Despite these efforts, there are still numerous sociocultural barriers to contraceptive use, particularly for women. Out of 160 countries, the DRC ranks 152 in the Gender Inequality Index and this inequality is exemplified in the limited decision-making control that many women have [22, 36]. Additionally, a study in Kinshasa found that men often feel that contraception cannot be used because God creates a natural order and this must be respected [11]. A study in rural DRC also found that many individuals feel that their community idealizes having many children as children are God’s gift [12]. These religious factors, as well as cultural factors, may lead to communities viewing family planning unfavourably [12]. Other common reasons for having a negative attitude towards MC use include beliefs that it promotes prostitution and causes sterility [12]. Awareness raising to overcome misperceptions about MC and gender sensitization are both needed to increase contraception uptake at the community level. Activities to increase MC use and improve gender equality will contribute to Sustainable Development Goals (SDG) 5.6 and 3.1 by helping to increase access to sexual and reproductive health and rights and reduce maternal mortality [16].
Finally, among current users of MC, no association was found between health care decision-making power and method of MC used. To our knowledge, the only other published study in sub-Saharan Africa to investigate the relationship between health care decision-making power and method of MC used found that Zambian women who made health care decisions jointly with their partner were more likely to use long-acting and permanent contraceptive methods than Zambian women who did not make joint decisions [21]. This suggests that the permanence of the method may also be important to consider. Further studies should investigate the relationship between women’s decision-making power and method of MC used in a more granular way.

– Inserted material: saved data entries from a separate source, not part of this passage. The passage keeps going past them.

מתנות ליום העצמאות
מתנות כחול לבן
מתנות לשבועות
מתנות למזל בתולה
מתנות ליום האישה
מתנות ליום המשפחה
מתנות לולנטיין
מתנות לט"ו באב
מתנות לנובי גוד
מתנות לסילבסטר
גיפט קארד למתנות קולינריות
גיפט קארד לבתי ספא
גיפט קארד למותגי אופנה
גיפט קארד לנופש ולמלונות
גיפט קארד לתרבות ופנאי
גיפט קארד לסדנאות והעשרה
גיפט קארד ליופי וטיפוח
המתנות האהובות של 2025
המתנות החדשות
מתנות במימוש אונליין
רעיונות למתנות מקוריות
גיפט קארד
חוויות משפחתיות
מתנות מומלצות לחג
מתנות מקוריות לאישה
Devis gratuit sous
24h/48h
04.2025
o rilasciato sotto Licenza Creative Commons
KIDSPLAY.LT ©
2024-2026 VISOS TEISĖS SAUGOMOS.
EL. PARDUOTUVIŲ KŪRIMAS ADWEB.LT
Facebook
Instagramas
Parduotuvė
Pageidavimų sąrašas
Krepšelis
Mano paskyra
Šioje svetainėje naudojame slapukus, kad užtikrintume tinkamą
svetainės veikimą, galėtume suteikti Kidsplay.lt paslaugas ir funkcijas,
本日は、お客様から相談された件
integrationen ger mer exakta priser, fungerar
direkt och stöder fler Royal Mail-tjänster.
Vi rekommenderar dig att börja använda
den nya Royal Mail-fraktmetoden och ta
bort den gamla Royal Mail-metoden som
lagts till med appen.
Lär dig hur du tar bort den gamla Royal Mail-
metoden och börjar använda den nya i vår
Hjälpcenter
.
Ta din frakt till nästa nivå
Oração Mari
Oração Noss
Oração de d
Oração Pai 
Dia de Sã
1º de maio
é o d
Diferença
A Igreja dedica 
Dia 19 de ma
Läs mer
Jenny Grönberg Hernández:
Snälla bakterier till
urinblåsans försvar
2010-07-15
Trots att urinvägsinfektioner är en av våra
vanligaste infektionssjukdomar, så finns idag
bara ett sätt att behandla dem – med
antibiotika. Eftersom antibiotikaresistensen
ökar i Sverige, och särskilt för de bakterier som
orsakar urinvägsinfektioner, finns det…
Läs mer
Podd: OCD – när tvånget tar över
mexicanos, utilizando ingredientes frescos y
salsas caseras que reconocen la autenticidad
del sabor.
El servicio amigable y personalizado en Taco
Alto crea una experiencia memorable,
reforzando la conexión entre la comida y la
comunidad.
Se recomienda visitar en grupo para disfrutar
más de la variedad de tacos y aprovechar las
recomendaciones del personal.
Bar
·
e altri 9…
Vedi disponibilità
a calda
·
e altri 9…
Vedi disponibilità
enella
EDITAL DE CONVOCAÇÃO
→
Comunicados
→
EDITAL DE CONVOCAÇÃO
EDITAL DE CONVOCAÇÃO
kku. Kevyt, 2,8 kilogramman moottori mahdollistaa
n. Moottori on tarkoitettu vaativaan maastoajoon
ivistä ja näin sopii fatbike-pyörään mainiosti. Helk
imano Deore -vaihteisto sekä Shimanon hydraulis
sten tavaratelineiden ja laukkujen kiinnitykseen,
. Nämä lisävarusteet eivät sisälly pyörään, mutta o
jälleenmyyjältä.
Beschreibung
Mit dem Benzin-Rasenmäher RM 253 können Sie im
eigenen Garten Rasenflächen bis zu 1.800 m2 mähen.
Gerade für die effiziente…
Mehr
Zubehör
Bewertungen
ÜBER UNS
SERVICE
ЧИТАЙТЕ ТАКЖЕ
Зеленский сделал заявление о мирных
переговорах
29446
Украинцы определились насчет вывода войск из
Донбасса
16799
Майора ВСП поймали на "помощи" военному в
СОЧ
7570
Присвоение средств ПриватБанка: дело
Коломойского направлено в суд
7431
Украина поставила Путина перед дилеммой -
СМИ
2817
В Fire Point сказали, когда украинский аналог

Interestingly, other variables, such as province of residence, were significantly associated with the method of MC used in the current study. For example, women in Nord-Kivu and Sud-Kivu were significantly more likely to use female methods of MC than women in Kinshasa. These two provinces are located in eastern DRC which has been affected by armed conflict over the last two decades [9]. Therefore, higher rates of female modern contraceptive use may be a result of the concentration of humanitarian aid in these areas [37]. This is particularly likely given that aid organizations may aim to provide a range of contraceptive methods, including IUDs and implants, which are highly utilized [9, 38]. Additionally, older women were found to be more likely to use female methods of MC than younger women. This may be because some female methods of contraception, such as the IUD and implant, are long-acting. Long-acting methods may be preferred by older women because their need to space or limit births may be greater.